O livro trará informações novas para o processo ou baseia-se somente na sua dor e vivência?
Não. O livro não trará informações novas importantes para o processo.Essa é uma área que a mim não me diz respeito. O livro foca-se essencialmente na minha vivência e na da Mariana, a minha filha, depois de involuntariamente termos sido arrastadas para o epicentro de um processo que mexeu com a sensibilidade de toda a gente neste país e que gerou muitas dúvidas e desconfiança à nossa volta, inclusive pelo facto de ter continuado ao lado do Carlos durante oito anos depois de ter rebentado o escândalo. As pessoas ainda hoje não percebem a razão que me levou a continuar com ele durante tanto tempo.
Terá este livro sido também uma forma de exorcizar a sua dor e encerrar um capítulo?
Exatamente. Fi-lo com essa intenção, mas também para responder a todas aquelas pessoas que diziam ver-me como uma referência de força, de luta e coragem. Ao longo do tempo, foram muitas as mulheres e os homens que se aproximaram de mim desabafando sobre os momentos difíceis que viviam, fossem derivados de doenças, injustiças, problemas económicos ou ainda problemas conjugais, procurando apoio e uma resposta à pergunta: “Como é que aguenta?” Por elas senti que seria importante dar o meu testemunho e demonstrar-lhes que todos temos problemas, uns mais graves que outros, mas que o que realmente importa é a forma como lidamos com eles e deixamos que sobressaiam em relação às coisas boas que a vida nos dá, os amigos, a família, os pequenos prazeres…
Tem receio que, daqui a uns anos, a Mariana leia este livro e não entenda a necessidade que sentiu de o escrever?
A Mariana tem orgulho na mãe que tem.

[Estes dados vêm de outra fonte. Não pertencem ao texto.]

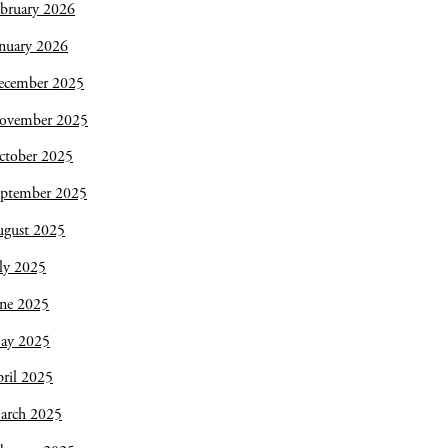
bruary 2026
nuary 2026
ecember 2025
ovember 2025
ctober 2025
eptember 2025
ugust 2025
ly 2025
une 2025
ay 2025
ril 2025
arch 2025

Pela forma como nos abordam na rua, o que acontece desde 2002, cedo percebeu que as pessoas têm curiosidade em conhecer-nos por causa daquilo por que passámos. Por isso sabe que é importante transmitirmos as nossas experiências se elas puderem ajudar alguém. Eu acredito que este livro pode dar força a muitas pessoas que, tal como eu, foram apanhadas pelo destino de uma forma terrível. Pessoas que continuam a pensar não haver uma saída possível para os problemas. Ela existe, só temos de acreditar nisso. Se através do meu testemunho puder fazer bem a alguém, então, de algum modo, tudo aquilo por que passei, acabou por valer a pena.